→ **WHAT IS NEEDED**
Every entry must be given again exactly. Include no pictures.

→ **TASK INPUT**

=== Section Start ===

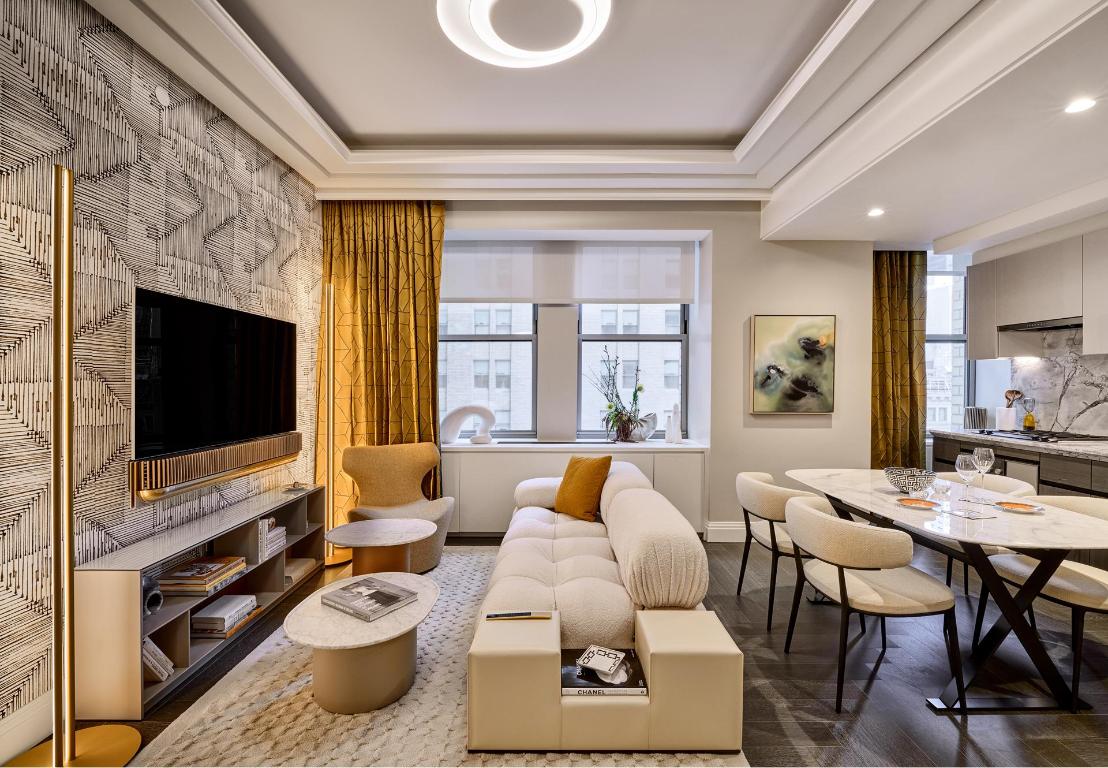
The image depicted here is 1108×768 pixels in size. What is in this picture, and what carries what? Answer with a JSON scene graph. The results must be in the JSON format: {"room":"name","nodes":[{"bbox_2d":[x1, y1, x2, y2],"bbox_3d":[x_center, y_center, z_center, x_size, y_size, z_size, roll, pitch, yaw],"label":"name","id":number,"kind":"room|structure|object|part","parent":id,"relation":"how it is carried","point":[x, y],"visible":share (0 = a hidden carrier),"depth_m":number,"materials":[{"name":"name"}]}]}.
{"room":"living room","nodes":[
{"label":"living room","id":0,"kind":"room"},
{"bbox_2d":[0,0,322,737],"bbox_3d":[-1.987,-0.208,1.351,0.189,3.101,6.061,0,0,0],"label":"patterned wall","id":1,"kind":"structure","parent":0,"point":[81,58],"depth_m":2.12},
{"bbox_2d":[0,690,52,764],"bbox_3d":[-1.930,1.266,0.760,0.018,0.152,3.554,0,0,0],"label":"baseboard","id":2,"kind":"structure","parent":1,"relation":"attached to","point":[30,720],"depth_m":1.81,"materials":[{"name":"white paint"}]},
{"bbox_2d":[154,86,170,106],"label":"wall sensor","id":3,"kind":"object","parent":1,"relation":"attached to","point":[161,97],"visible":0.97,"depth_m":2.43,"materials":[{"name":"white"}]},
{"bbox_2d":[128,431,301,505],"bbox_3d":[-1.836,0.443,2.869,0.111,0.174,1.273,0,0,0],"label":"soundbar","id":4,"kind":"object","parent":1,"relation":"attached to","point":[210,457],"visible":0.91,"depth_m":2.59,"materials":[{"name":"brown wood"}]},
{"bbox_2d":[134,287,296,458],"bbox_3d":[-1.861,-0.044,2.859,0.078,0.751,1.282,0,0,0],"label":"television","id":5,"kind":"object","parent":1,"relation":"attached to","point":[268,396],"visible":0.99,"depth_m":2.64,"materials":[{"name":"black glass"}]},
{"bbox_2d":[44,531,1107,765],"bbox_3d":[1.052,1.410,1.654,6.578,0.101,6.955,0,0,0],"label":"floor","id":6,"kind":"structure","parent":0,"point":[953,742],"depth_m":2.24,"materials":[{"name":"brown wood"}]},
{"bbox_2d":[5,166,139,767],"bbox_3d":[-1.666,0.304,1.679,0.356,2.105,0.357,0,0,0],"label":"floor lamp","id":7,"kind":"object","parent":6,"relation":"on","point":[56,740],"visible":1,"depth_m":1.68,"materials":[{"name":"gold metal"}]},
{"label":"lamp base","id":8,"kind":"part","parent":7,"relation":"part of","materials":[{"name":"gold metal"}]},
{"bbox_2d":[76,482,326,718],"bbox_3d":[-1.794,1.034,2.766,0.336,0.595,1.607,0,0,0],"label":"media console","id":9,"kind":"object","parent":6,"relation":"on","point":[121,611],"visible":0.67,"depth_m":2.26,"materials":[{"name":"wood"}]},
{"bbox_2d":[142,576,162,614],"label":"decorative sculpture","id":10,"kind":"object","parent":9,"relation":"in","point":[157,600],"visible":0.63,"depth_m":2.17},
{"bbox_2d":[142,634,174,681],"bbox_3d":[-1.801,1.185,2.166,0.226,0.186,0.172,0,0,0],"label":"book stack","id":11,"kind":"object","parent":9,"relation":"in","point":[152,663],"visible":0.35,"depth_m":2.15,"materials":[{"name":"white paper"}]},
{"bbox_2d":[157,557,247,596],"bbox_3d":[-1.738,0.948,2.491,0.259,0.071,0.329,0,0,0],"label":"book stack","id":12,"kind":"object","parent":9,"relation":"in","point":[201,580],"visible":0.97,"depth_m":2.41,"materials":[{"name":"paper"}]},
{"bbox_2d":[190,593,258,637],"bbox_3d":[-1.719,1.189,2.590,0.228,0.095,0.297,0,0,0],"label":"book stack","id":13,"kind":"object","parent":9,"relation":"in","point":[250,597],"visible":0.95,"depth_m":2.51,"materials":[{"name":"paper"}]},
{"bbox_2d":[258,516,285,560],"bbox_3d":[-1.795,0.928,3.032,0.221,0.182,0.281,0,0,0],"label":"book stack","id":14,"kind":"object","parent":9,"relation":"in","point":[282,529],"visible":0.53,"depth_m":3.03,"materials":[{"name":"white paper"}]},
{"bbox_2d":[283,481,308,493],"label":"small dish","id":15,"kind":"object","parent":9,"relation":"on","point":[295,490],"visible":0.99,"depth_m":3.33,"materials":[{"name":"silver"}]},
{"bbox_2d":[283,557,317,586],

=== Section End ===

→ **RESULT OF THIS TASK**
The image depicted here is 1108×768 pixels in size. What is in this picture, and what carries what? Answer with a JSON scene graph. The results must be in the JSON format: {"room":"name","nodes":[{"bbox_2d":[x1, y1, x2, y2],"bbox_3d":[x_center, y_center, z_center, x_size, y_size, z_size, roll, pitch, yaw],"label":"name","id":number,"kind":"room|structure|object|part","parent":id,"relation":"how it is carried","point":[x, y],"visible":share (0 = a hidden carrier),"depth_m":number,"materials":[{"name":"name"}]}]}.
{"room":"living room","nodes":[
{"label":"living room","id":0,"kind":"room"},
{"bbox_2d":[0,0,322,737],"bbox_3d":[-1.987,-0.208,1.351,0.189,3.101,6.061,0,0,0],"label":"patterned wall","id":1,"kind":"structure","parent":0,"point":[81,58],"depth_m":2.12},
{"bbox_2d":[0,690,52,764],"bbox_3d":[-1.930,1.266,0.760,0.018,0.152,3.554,0,0,0],"label":"baseboard","id":2,"kind":"structure","parent":1,"relation":"attached to","point":[30,720],"depth_m":1.81,"materials":[{"name":"white paint"}]},
{"bbox_2d":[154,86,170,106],"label":"wall sensor","id":3,"kind":"object","parent":1,"relation":"attached to","point":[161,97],"visible":0.97,"depth_m":2.43,"materials":[{"name":"white"}]},
{"bbox_2d":[128,431,301,505],"bbox_3d":[-1.836,0.443,2.869,0.111,0.174,1.273,0,0,0],"label":"soundbar","id":4,"kind":"object","parent":1,"relation":"attached to","point":[210,457],"visible":0.91,"depth_m":2.59,"materials":[{"name":"brown wood"}]},
{"bbox_2d":[134,287,296,458],"bbox_3d":[-1.861,-0.044,2.859,0.078,0.751,1.282,0,0,0],"label":"television","id":5,"kind":"object","parent":1,"relation":"attached to","point":[268,396],"visible":0.99,"depth_m":2.64,"materials":[{"name":"black glass"}]},
{"bbox_2d":[44,531,1107,765],"bbox_3d":[1.052,1.410,1.654,6.578,0.101,6.955,0,0,0],"label":"floor","id":6,"kind":"structure","parent":0,"point":[953,742],"depth_m":2.24,"materials":[{"name":"brown wood"}]},
{"bbox_2d":[5,166,139,767],"bbox_3d":[-1.666,0.304,1.679,0.356,2.105,0.357,0,0,0],"label":"floor lamp","id":7,"kind":"object","parent":6,"relation":"on","point":[56,740],"visible":1,"depth_m":1.68,"materials":[{"name":"gold metal"}]},
{"label":"lamp base","id":8,"kind":"part","parent":7,"relation":"part of","materials":[{"name":"gold metal"}]},
{"bbox_2d":[76,482,326,718],"bbox_3d":[-1.794,1.034,2.766,0.336,0.595,1.607,0,0,0],"label":"media console","id":9,"kind":"object","parent":6,"relation":"on","point":[121,611],"visible":0.67,"depth_m":2.26,"materials":[{"name":"wood"}]},
{"bbox_2d":[142,576,162,614],"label":"decorative sculpture","id":10,"kind":"object","parent":9,"relation":"in","point":[157,600],"visible":0.63,"depth_m":2.17},
{"bbox_2d":[142,634,174,681],"bbox_3d":[-1.801,1.185,2.166,0.226,0.186,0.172,0,0,0],"label":"book stack","id":11,"kind":"object","parent":9,"relation":"in","point":[152,663],"visible":0.35,"depth_m":2.15,"materials":[{"name":"white paper"}]},
{"bbox_2d":[157,557,247,596],"bbox_3d":[-1.738,0.948,2.491,0.259,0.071,0.329,0,0,0],"label":"book stack","id":12,"kind":"object","parent":9,"relation":"in","point":[201,580],"visible":0.97,"depth_m":2.41,"materials":[{"name":"paper"}]},
{"bbox_2d":[190,593,258,637],"bbox_3d":[-1.719,1.189,2.590,0.228,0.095,0.297,0,0,0],"label":"book stack","id":13,"kind":"object","parent":9,"relation":"in","point":[250,597],"visible":0.95,"depth_m":2.51,"materials":[{"name":"paper"}]},
{"bbox_2d":[258,516,285,560],"bbox_3d":[-1.795,0.928,3.032,0.221,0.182,0.281,0,0,0],"label":"book stack","id":14,"kind":"object","parent":9,"relation":"in","point":[282,529],"visible":0.53,"depth_m":3.03,"materials":[{"name":"white paper"}]},
{"bbox_2d":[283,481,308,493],"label":"small dish","id":15,"kind":"object","parent":9,"relation":"on","point":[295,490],"visible":0.99,"depth_m":3.33,"materials":[{"name":"silver"}]},
{"bbox_2d":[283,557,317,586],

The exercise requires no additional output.